In Hawaii there are at least 24 confirmed cases — nine of BA.4 and 15 of BA.5 — detected via genome sequencing by DOH’s State Laboratories Division across all four major counties, according to the latest report.
On Tuesday, Dr. Eric Topol, a physician-scientist at Scripps Research in San Diego , called BA.5 “the worst version of the virus that we’ve seen” in his Ground Truths newsletter. “It takes immune escape … to the next level,” he wrote, “and, as a function of that, enhanced transmissibility, well beyond Omicron (BA.1) and other Omicron family variants that we’ve seen (including BA.1.1, BA.2, BA.2.12.1, and BA.4).”
The genetic distance of BA.5 from earlier variants means it has more potential for immune escape, he noted, calling it “very fit.” This means, more than ever, that next-generation vaccines that are universal and variant-proof are needed to get ahead of the coronavirus,” he said.
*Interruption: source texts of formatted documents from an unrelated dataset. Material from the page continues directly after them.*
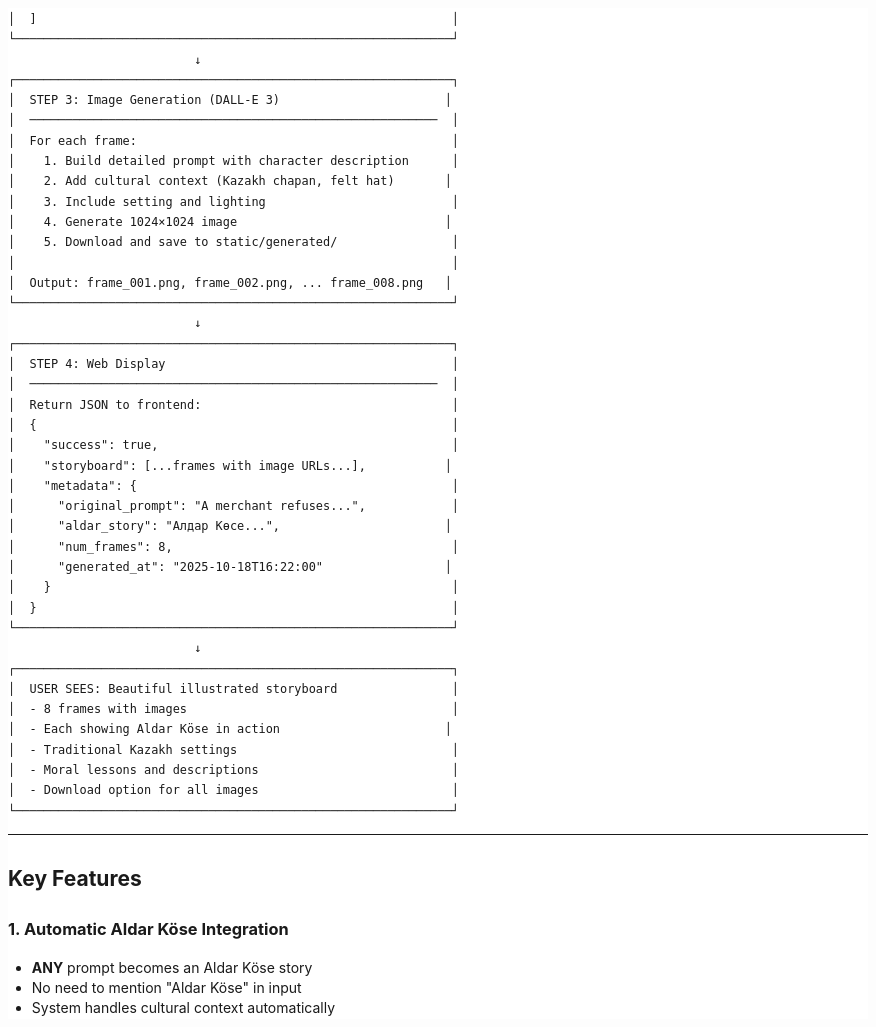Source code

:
 ```
│  ]                                                          │
└─────────────────────────────────────────────────────────────┘
                          ↓
┌─────────────────────────────────────────────────────────────┐
│  STEP 3: Image Generation (DALL-E 3)                       │
│  ─────────────────────────────────────────────────────────  │
│  For each frame:                                            │
│    1. Build detailed prompt with character description      │
│    2. Add cultural context (Kazakh chapan, felt hat)       │
│    3. Include setting and lighting                          │
│    4. Generate 1024×1024 image                             │
│    5. Download and save to static/generated/                │
│                                                             │
│  Output: frame_001.png, frame_002.png, ... frame_008.png   │
└─────────────────────────────────────────────────────────────┘
                          ↓
┌─────────────────────────────────────────────────────────────┐
│  STEP 4: Web Display                                        │
│  ─────────────────────────────────────────────────────────  │
│  Return JSON to frontend:                                   │
│  {                                                          │
│    "success": true,                                         │
│    "storyboard": [...frames with image URLs...],           │
│    "metadata": {                                            │
│      "original_prompt": "A merchant refuses...",            │
│      "aldar_story": "Алдар Көсе...",                       │
│      "num_frames": 8,                                       │
│      "generated_at": "2025-10-18T16:22:00"                 │
│    }                                                        │
│  }                                                          │
└─────────────────────────────────────────────────────────────┘
                          ↓
┌─────────────────────────────────────────────────────────────┐
│  USER SEES: Beautiful illustrated storyboard                │
│  - 8 frames with images                                     │
│  - Each showing Aldar Köse in action                       │
│  - Traditional Kazakh settings                              │
│  - Moral lessons and descriptions                           │
│  - Download option for all images                           │
└─────────────────────────────────────────────────────────────┘
```

---

## Key Features

### 1. Automatic Aldar Köse Integration
- **ANY** prompt becomes an Aldar Köse story
- No need to mention "Aldar Köse" in input
- System handles cultural context automatically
Though current vaccines still offer protection against severe disease and death from the coronavirus, advisers to the Food and Drug Administration recently recommended that COVID-19 booster shots be updated to contain some version of the omicron variant for the fall.
World Health Organization Director-General Tedros Ghebreyesus on Wednesday said COVID-19 cases, driven by BA.4 and BA.5 in many places, are on the rise in 110 countries, causing overall global cases to increase by 20%.
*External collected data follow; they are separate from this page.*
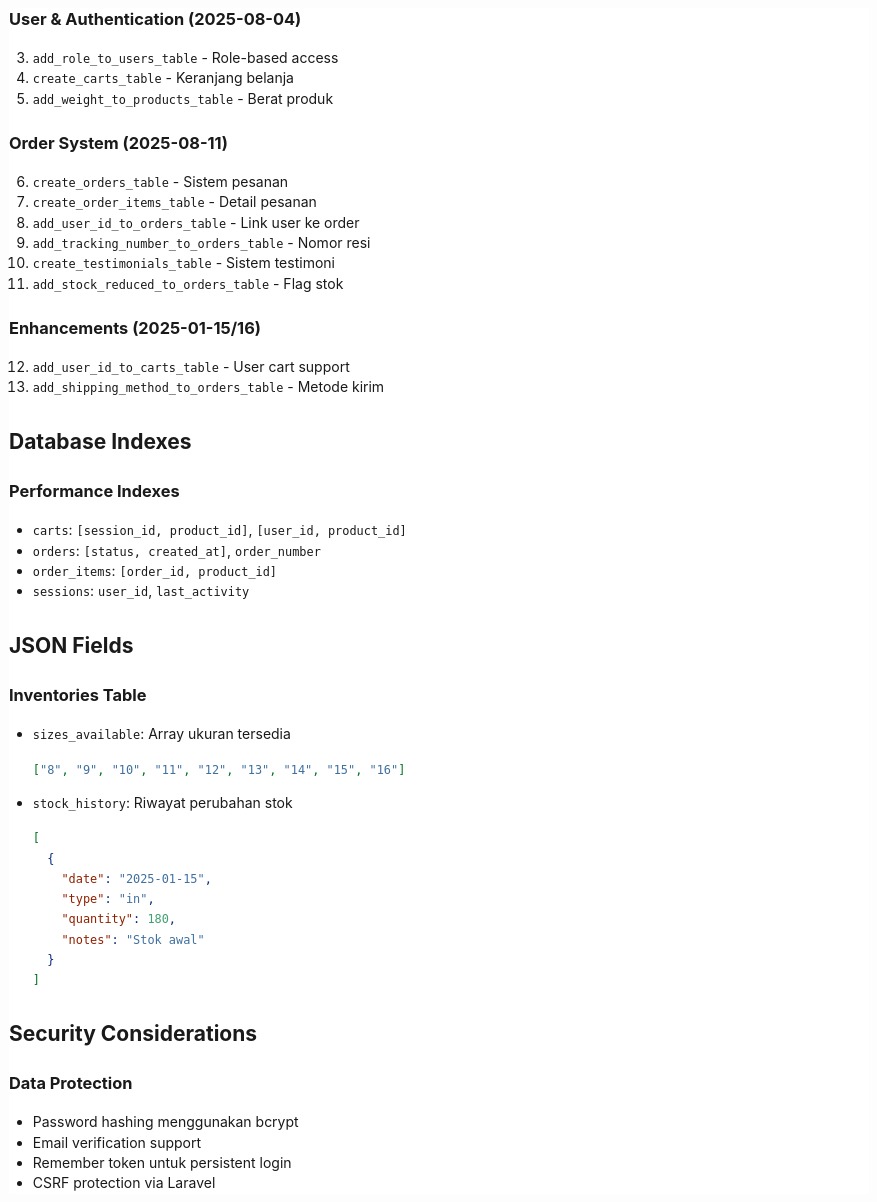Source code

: ### User & Authentication (2025-08-04)
3. `add_role_to_users_table` - Role-based access
4. `create_carts_table` - Keranjang belanja
5. `add_weight_to_products_table` - Berat produk

### Order System (2025-08-11)
6. `create_orders_table` - Sistem pesanan
7. `create_order_items_table` - Detail pesanan
8. `add_user_id_to_orders_table` - Link user ke order
9. `add_tracking_number_to_orders_table` - Nomor resi
10. `create_testimonials_table` - Sistem testimoni
11. `add_stock_reduced_to_orders_table` - Flag stok

### Enhancements (2025-01-15/16)
12. `add_user_id_to_carts_table` - User cart support
13. `add_shipping_method_to_orders_table` - Metode kirim

## Database Indexes

### Performance Indexes
- `carts`: `[session_id, product_id]`, `[user_id, product_id]`
- `orders`: `[status, created_at]`, `order_number`
- `order_items`: `[order_id, product_id]`
- `sessions`: `user_id`, `last_activity`

## JSON Fields

### Inventories Table
- `sizes_available`: Array ukuran tersedia
  ```json
  ["8", "9", "10", "11", "12", "13", "14", "15", "16"]
  ```
- `stock_history`: Riwayat perubahan stok
  ```json
  [
    {
      "date": "2025-01-15",
      "type": "in",
      "quantity": 180,
      "notes": "Stok awal"
    }
  ]
  ```

## Security Considerations

### Data Protection
- Password hashing menggunakan bcrypt
- Email verification support
- Remember token untuk persistent login
- CSRF protection via Laravel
“This pandemic is changing but it’s not over,” Ghebreyesus said. “We have made progress but it’s not over.” He said hundreds of millions — including tens of millions of health workers and elderly in lower-income countries — remain unvaccinated, leaving them more vulnerable to future waves of the virus.
The Hawaii Health Department on Wednesday reported 15 more deaths, bringing the total coronavirus death toll to 1,504.
The DOH encourages all eligible residents to continue getting vaccinated and boosted. As of Wednesday, 76.6% of Hawaii’s overall population had completed the primary series of COVID-19 vaccines, with 43.2% boosted and 9.1% double boosted, according to DOH figures.
Hawaii’s youngest keiki — under age 5 — are now eligible for COVID-19 vaccines, and many received their first shots over the weekend. Hawaii Pacific Health on Saturday vaccinated 585 children in that age bracket at its clinics at Kapiolani Medical Center for Women & Children and Kauai Medical Clinic.
DOH is encouraging parents to get their keiki vaccinated with their first COVID- 19 shots now, particularly with the start of fall session preschool just around the corner. Department spokesperson Brooks Baehr said, “It’s a good idea to begin the vaccination process as soon as possible to give your kids protection … before school begins.”
Correction: An earlier version of this story reported the incorrect name for Kauai Medical Clinic.